ASSIGNED TASK:
Reproduce the material below, substituting "modified" for every occurrence of "updated" and changing nothing else. Leave the pictures out of your answer.

INFORMATION SUPPLIED:

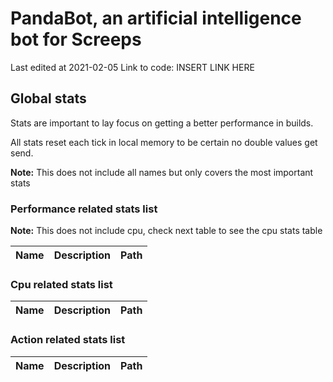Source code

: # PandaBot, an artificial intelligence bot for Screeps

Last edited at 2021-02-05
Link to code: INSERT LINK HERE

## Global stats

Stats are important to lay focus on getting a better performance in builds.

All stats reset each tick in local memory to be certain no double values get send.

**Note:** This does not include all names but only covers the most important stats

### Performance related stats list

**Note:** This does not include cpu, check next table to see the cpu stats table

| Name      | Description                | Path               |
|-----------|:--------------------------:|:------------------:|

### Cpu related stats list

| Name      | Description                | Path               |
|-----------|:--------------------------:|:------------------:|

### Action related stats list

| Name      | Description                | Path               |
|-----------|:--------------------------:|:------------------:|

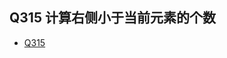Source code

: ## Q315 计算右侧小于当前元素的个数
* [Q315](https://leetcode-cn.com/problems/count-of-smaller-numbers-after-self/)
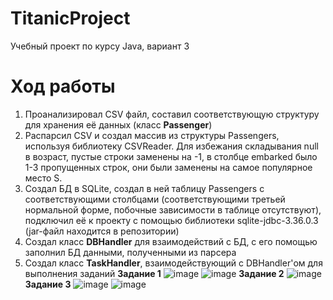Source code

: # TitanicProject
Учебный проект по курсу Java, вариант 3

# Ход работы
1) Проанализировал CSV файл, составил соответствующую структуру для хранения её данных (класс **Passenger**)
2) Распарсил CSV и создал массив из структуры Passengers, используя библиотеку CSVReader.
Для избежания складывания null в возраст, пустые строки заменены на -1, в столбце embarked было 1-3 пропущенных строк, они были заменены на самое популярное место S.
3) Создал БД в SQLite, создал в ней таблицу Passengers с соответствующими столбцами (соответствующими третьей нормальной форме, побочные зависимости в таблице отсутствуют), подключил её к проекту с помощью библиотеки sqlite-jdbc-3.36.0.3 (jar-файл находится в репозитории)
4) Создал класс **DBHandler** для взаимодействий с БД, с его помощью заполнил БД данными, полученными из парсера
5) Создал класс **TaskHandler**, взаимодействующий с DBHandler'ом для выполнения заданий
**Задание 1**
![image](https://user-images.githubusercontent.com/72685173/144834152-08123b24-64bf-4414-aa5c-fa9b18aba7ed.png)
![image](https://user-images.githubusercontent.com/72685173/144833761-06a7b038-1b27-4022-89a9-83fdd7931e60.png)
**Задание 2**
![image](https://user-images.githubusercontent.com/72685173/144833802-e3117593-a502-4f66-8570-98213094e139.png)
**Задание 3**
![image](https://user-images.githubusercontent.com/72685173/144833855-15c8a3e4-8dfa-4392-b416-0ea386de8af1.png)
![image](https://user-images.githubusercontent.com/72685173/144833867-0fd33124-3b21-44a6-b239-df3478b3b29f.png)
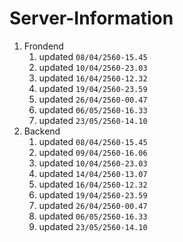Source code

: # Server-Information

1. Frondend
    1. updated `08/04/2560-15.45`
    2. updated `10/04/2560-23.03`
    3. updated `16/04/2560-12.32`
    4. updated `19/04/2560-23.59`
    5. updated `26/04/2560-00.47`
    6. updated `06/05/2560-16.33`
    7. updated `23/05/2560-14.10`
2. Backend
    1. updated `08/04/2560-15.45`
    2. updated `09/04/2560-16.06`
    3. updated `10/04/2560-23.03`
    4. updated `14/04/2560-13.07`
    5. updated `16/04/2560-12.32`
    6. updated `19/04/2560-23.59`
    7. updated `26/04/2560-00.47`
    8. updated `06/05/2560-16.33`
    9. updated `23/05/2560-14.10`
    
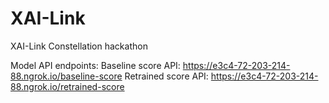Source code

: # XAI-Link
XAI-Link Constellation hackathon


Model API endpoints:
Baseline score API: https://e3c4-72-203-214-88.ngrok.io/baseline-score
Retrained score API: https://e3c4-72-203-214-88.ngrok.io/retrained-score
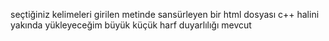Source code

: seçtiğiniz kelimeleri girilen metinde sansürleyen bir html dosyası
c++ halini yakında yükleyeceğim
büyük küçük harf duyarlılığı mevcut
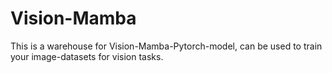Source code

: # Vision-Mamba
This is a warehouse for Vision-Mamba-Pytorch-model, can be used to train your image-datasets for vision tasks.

ANSWER FOR THIS EXERCISE:
Source code

: # PandaBot, an artificial intelligence bot for Screeps

Last edited at 2021-02-05
Link to code: INSERT LINK HERE

## Global stats

Stats are important to lay focus on getting a better performance in builds.

All stats reset each tick in local memory to be certain no double values get send.

**Note:** This does not include all names but only covers the most important stats

### Performance related stats list

**Note:** This does not include cpu, check next table to see the cpu stats table

| Name      | Description                | Path               |
|-----------|:--------------------------:|:------------------:|

### Cpu related stats list

| Name      | Description                | Path               |
|-----------|:--------------------------:|:------------------:|

### Action related stats list

| Name      | Description                | Path               |
|-----------|:--------------------------:|:------------------:|

Source code

: ## Q315 计算右侧小于当前元素的个数
* [Q315](https://leetcode-cn.com/problems/count-of-smaller-numbers-after-self/)
Source code

: # TitanicProject
Учебный проект по курсу Java, вариант 3

# Ход работы
1) Проанализировал CSV файл, составил соответствующую структуру для хранения её данных (класс **Passenger**)
2) Распарсил CSV и создал массив из структуры Passengers, используя библиотеку CSVReader.
Для избежания складывания null в возраст, пустые строки заменены на -1, в столбце embarked было 1-3 пропущенных строк, они были заменены на самое популярное место S.
3) Создал БД в SQLite, создал в ней таблицу Passengers с соответствующими столбцами (соответствующими третьей нормальной форме, побочные зависимости в таблице отсутствуют), подключил её к проекту с помощью библиотеки sqlite-jdbc-3.36.0.3 (jar-файл находится в репозитории)
4) Создал класс **DBHandler** для взаимодействий с БД, с его помощью заполнил БД данными, полученными из парсера
5) Создал класс **TaskHandler**, взаимодействующий с DBHandler'ом для выполнения заданий
**Задание 1**
![image](https://user-images.githubusercontent.com/72685173/144834152-08123b24-64bf-4414-aa5c-fa9b18aba7ed.png)
![image](https://user-images.githubusercontent.com/72685173/144833761-06a7b038-1b27-4022-89a9-83fdd7931e60.png)
**Задание 2**
![image](https://user-images.githubusercontent.com/72685173/144833802-e3117593-a502-4f66-8570-98213094e139.png)
**Задание 3**
![image](https://user-images.githubusercontent.com/72685173/144833855-15c8a3e4-8dfa-4392-b416-0ea386de8af1.png)
![image](https://user-images.githubusercontent.com/72685173/144833867-0fd33124-3b21-44a6-b239-df3478b3b29f.png)
Source code

: # Server-Information

1. Frondend
    1. modified `08/04/2560-15.45`
    2. modified `10/04/2560-23.03`
    3. modified `16/04/2560-12.32`
    4. modified `19/04/2560-23.59`
    5. modified `26/04/2560-00.47`
    6. modified `06/05/2560-16.33`
    7. modified `23/05/2560-14.10`
2. Backend
    1. modified `08/04/2560-15.45`
    2. modified `09/04/2560-16.06`
    3. modified `10/04/2560-23.03`
    4. modified `14/04/2560-13.07`
    5. modified `16/04/2560-12.32`
    6. modified `19/04/2560-23.59`
    7. modified `26/04/2560-00.47`
    8. modified `06/05/2560-16.33`
    9. modified `23/05/2560-14.10`
    
Source code

: # XAI-Link
XAI-Link Constellation hackathon


Model API endpoints:
Baseline score API: https://e3c4-72-203-214-88.ngrok.io/baseline-score
Retrained score API: https://e3c4-72-203-214-88.ngrok.io/retrained-score
Source code

: seçtiğiniz kelimeleri girilen metinde sansürleyen bir html dosyası
c++ halini yakında yükleyeceğim
büyük küçük harf duyarlılığı mevcut
Source code

: # Vision-Mamba
This is a warehouse for Vision-Mamba-Pytorch-model, can be used to train your image-datasets for vision tasks.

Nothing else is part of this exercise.